#### ABOUT THIS TASK
Find the line that contains "mouth are left behind from eating" in the entries below. Write out that line and all that follow it, unchanged and alone.

Start of Block

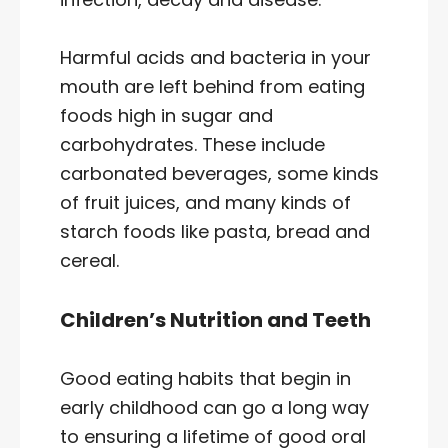
Harmful acids and bacteria in your
mouth are left behind from eating
foods high in sugar and
carbohydrates. These include
carbonated beverages, some kinds
of fruit juices, and many kinds of
starch foods like pasta, bread and
cereal.
Children’s Nutrition and Teeth
Good eating habits that begin in
early childhood can go a long way
to ensuring a lifetime of good oral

End of Block

#### WRITTEN REPLY
mouth are left behind from eating
foods high in sugar and
carbohydrates. These include
carbonated beverages, some kinds
of fruit juices, and many kinds of
starch foods like pasta, bread and
cereal.
Children’s Nutrition and Teeth
Good eating habits that begin in
early childhood can go a long way
to ensuring a lifetime of good oral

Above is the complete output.